BEGIN Source passage

Picking stocks is the same process, you need to review to see what you no longer believe to be a good value and thereby increase your chance of winning stock selections. While I believe that investing in index funds is fine, and is a great mechanism for avoiding serious investment mistakes I will continue to invest in individual stocks.
The 100 stocks in the S&P 100 make up 45% of the market capitalization of the total US stock market. I review the companies that make that list for sure all the time, try to avoid the underperformers and the ability to overperform the index is greatly magnified. These are stocks for a long time that I felt I could comfortably invest in the long term if the dividends were decent knowing dividend increases would exceed inflation. Right now some of the biggest names are suspect to me and as such I am avoiding them.
Another stock I have followed for a long time and that has been a very good dividend performer is
Sherwin Williams, now they are a fine compnay but for years they traded at a PE between 10 and 14 as the paint business is not all that glamourous. A 2-3 percent dividend growing at 10 percent a year was a solid company. But look at recent performance: Sales from 2007 per share have doubled but the stock price is up 400%. Furthermore actual sales are up only 50% as aggressive debt additions in this ZERP world has led to long term debt increasing to 1.1 billion from 300 million in a share buyback that has done little to improve the company from what it was in 2007 as shares outstanding are down by 25 percent. A Rising US dollar will hurt SHW as 18 percent of their sales are in Latin America alone.
But what is Sherwin Williams going to do at this point? It may seem that borrowing 600 million in the last 2 years in one year debt with 1.6 percent rate would be great as the 9.6 cents per share of interest expense is more than offset by an 22 cent increase in pershare earnings from the 3 percent share reduction and the 3 million dollars you save in dividend payments. But this debt is still owed and must be rolled and to maintain the same level of growth they need to borrow even more for the more expensive shares or risk a slowdown of growth.

END Source passage
BEGIN Records provided

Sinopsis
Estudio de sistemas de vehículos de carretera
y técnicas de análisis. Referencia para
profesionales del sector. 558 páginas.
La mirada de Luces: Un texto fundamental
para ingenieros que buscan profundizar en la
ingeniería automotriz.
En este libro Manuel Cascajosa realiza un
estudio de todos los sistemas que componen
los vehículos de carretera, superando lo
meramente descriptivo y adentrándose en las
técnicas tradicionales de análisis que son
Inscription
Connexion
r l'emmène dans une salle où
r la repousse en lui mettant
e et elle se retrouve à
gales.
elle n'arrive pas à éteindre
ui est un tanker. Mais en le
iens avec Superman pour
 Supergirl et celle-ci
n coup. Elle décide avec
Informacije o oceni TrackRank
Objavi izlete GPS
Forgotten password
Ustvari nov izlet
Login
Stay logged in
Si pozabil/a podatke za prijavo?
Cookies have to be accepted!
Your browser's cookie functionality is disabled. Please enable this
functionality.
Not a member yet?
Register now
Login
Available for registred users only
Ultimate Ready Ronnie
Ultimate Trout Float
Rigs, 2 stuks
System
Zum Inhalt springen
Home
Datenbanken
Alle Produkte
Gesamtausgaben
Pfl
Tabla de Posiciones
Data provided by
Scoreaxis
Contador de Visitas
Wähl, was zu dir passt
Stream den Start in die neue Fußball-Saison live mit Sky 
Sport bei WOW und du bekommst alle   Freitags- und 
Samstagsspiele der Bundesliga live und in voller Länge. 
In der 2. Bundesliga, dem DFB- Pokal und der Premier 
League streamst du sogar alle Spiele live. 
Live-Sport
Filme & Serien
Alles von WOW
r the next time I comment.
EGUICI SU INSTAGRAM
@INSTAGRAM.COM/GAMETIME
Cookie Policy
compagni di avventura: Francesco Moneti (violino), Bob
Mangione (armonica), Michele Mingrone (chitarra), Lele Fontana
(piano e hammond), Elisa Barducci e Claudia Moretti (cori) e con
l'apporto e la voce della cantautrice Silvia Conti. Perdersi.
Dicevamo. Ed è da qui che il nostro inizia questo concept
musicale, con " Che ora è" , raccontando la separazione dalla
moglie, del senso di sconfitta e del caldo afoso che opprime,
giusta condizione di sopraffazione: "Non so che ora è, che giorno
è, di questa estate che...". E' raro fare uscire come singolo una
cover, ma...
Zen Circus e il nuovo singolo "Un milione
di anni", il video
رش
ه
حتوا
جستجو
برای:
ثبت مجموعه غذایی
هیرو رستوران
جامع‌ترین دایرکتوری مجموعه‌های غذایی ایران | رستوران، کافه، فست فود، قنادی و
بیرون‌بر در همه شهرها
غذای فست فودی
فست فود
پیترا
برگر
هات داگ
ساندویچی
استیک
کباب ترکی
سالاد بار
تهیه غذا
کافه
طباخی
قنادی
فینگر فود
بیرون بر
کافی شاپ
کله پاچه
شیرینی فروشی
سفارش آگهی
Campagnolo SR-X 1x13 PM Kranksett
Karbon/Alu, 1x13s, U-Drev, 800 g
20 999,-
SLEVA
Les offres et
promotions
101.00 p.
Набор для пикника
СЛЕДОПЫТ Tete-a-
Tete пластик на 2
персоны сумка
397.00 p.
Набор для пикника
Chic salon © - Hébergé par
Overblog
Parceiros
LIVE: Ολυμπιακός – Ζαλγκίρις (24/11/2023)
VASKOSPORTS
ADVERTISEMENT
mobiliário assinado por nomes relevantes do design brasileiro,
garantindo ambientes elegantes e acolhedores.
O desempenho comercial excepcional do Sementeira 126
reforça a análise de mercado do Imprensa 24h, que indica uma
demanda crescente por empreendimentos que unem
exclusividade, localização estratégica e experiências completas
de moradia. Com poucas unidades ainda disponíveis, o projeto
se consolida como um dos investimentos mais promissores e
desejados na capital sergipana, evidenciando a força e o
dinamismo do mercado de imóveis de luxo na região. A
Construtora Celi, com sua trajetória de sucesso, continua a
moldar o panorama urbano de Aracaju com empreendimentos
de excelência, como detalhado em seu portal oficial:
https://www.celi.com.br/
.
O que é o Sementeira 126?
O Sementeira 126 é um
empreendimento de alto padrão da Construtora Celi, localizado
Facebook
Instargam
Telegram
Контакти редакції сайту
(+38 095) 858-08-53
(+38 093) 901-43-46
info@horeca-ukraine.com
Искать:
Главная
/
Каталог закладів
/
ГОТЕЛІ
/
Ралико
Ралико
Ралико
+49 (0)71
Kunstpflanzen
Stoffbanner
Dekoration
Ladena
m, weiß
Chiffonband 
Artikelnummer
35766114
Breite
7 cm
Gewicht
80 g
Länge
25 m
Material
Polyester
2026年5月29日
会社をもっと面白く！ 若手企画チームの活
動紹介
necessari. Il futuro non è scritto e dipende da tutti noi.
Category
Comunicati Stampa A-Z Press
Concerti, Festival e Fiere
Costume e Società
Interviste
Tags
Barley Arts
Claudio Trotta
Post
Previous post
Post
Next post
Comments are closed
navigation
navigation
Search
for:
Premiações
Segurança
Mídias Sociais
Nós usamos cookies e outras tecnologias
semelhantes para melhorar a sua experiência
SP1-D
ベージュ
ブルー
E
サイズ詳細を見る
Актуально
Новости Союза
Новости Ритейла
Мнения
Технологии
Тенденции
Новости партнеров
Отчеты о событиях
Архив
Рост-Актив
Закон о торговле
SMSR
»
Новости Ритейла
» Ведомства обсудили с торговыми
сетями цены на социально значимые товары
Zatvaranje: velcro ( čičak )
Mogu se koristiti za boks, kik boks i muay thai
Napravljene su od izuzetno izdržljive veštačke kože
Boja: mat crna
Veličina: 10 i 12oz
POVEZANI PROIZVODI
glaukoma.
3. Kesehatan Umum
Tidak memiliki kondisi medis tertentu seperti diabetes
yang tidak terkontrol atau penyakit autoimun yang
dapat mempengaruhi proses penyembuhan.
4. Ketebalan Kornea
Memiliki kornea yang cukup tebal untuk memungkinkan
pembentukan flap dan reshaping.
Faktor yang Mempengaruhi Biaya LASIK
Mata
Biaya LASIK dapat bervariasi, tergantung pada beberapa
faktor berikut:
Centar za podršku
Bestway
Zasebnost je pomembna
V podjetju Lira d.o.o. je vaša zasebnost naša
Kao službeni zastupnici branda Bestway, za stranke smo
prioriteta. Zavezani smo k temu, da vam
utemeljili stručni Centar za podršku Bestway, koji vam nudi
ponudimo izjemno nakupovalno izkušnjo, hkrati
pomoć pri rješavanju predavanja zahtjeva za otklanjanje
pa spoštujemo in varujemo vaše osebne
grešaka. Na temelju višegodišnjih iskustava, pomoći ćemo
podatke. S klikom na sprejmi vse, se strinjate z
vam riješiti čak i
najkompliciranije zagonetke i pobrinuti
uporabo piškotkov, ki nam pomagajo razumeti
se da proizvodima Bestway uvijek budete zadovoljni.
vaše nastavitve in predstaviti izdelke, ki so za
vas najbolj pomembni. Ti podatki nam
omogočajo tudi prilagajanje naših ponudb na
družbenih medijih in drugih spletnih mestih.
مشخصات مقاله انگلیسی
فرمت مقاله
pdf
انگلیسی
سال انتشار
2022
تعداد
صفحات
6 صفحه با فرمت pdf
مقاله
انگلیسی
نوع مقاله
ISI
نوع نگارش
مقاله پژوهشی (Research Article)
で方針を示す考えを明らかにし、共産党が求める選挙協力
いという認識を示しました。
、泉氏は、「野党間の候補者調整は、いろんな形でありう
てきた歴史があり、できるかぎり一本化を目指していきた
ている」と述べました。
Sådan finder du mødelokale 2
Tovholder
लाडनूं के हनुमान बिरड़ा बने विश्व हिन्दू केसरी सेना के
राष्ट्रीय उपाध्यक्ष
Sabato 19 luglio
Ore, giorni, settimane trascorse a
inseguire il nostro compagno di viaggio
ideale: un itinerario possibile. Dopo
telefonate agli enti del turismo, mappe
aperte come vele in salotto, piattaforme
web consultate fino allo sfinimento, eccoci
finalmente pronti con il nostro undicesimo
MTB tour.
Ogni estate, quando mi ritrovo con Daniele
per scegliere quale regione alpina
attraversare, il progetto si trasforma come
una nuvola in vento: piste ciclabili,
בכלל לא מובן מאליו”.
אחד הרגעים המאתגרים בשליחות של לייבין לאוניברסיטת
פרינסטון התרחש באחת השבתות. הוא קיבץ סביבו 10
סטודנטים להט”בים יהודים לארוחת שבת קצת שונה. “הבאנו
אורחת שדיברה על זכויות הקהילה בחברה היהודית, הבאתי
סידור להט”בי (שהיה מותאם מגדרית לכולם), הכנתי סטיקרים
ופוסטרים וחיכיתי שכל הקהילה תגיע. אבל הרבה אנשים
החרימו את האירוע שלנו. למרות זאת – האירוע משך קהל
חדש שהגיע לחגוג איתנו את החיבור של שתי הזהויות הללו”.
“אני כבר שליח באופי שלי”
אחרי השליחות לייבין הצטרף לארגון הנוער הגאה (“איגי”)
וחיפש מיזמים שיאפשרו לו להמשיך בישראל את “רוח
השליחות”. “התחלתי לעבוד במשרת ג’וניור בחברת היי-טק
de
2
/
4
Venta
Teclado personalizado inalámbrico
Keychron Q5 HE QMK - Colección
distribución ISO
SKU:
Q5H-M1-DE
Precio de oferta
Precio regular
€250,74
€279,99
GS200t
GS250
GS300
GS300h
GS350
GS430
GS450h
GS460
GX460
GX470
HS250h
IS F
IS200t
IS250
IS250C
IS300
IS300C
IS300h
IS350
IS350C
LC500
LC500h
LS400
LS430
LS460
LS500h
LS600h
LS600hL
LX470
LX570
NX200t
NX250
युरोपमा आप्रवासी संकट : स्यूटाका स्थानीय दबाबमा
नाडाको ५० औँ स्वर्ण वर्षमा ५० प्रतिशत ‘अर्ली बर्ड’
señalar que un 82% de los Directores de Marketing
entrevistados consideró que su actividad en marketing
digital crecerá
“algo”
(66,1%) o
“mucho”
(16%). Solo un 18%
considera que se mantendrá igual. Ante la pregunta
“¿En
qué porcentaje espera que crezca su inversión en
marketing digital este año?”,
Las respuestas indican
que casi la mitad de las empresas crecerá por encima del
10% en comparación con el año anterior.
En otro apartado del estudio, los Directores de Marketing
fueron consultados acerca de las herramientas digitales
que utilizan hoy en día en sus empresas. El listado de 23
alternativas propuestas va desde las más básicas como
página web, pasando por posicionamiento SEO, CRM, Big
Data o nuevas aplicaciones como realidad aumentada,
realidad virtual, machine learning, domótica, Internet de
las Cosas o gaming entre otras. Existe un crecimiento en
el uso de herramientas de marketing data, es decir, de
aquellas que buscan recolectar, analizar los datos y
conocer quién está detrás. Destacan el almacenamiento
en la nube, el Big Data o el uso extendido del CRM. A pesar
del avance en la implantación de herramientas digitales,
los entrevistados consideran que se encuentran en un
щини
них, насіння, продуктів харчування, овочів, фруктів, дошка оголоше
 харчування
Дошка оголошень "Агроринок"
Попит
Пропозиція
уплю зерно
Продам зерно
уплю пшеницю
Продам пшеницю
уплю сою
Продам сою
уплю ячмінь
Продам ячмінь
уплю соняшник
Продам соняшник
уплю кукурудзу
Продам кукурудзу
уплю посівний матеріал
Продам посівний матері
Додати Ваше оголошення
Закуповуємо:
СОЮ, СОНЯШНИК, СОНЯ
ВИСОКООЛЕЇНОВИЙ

END Records provided

▸ Exercise set:
**a)** According to the stock-picking passage, what share of Sherwin Williams' sales comes from Latin America?
**b)** List every amount in the stock-picking passage that is stated in millions or billions.
**c)** Carry the stock-picking passage forward from its last sentence.

▸ Results in order:
**a)** 18 percent

**b)** 1.1 billion, 300 million, 600 million, 3 million dollars

**c)**
A further 25% reduction in shares now would cost 6 billion dollars. With short term debt at 600 million dollars and 1.3 billion total in long term debt coming due in the next 5 years a rising interest rate increases will hit SHW hard, the per share gains from stock buybacks will disappear and you will be back to a 6-9 percent per year growth company, a company with a current dividend of 1 percent and a PE of 25 could fall 50 percent remarkably quick, this fine company is so overvalued it is mind blowing to me and this truly is a well run company that has become overvalued by management seeing how debt could be used in the ZERP enviroment to create the illusion of a growth company, but this company is a steady performing paint company expertly manipulating with financial manuevers and is gravely overvalued. Just my thoughts as I will avoid this stock.
This type of financial engineering is in many companies, SHW is just a master at it, however to value this engineering with a PE of 24 is unrealistic unless you think Zero interest rates are here to stay.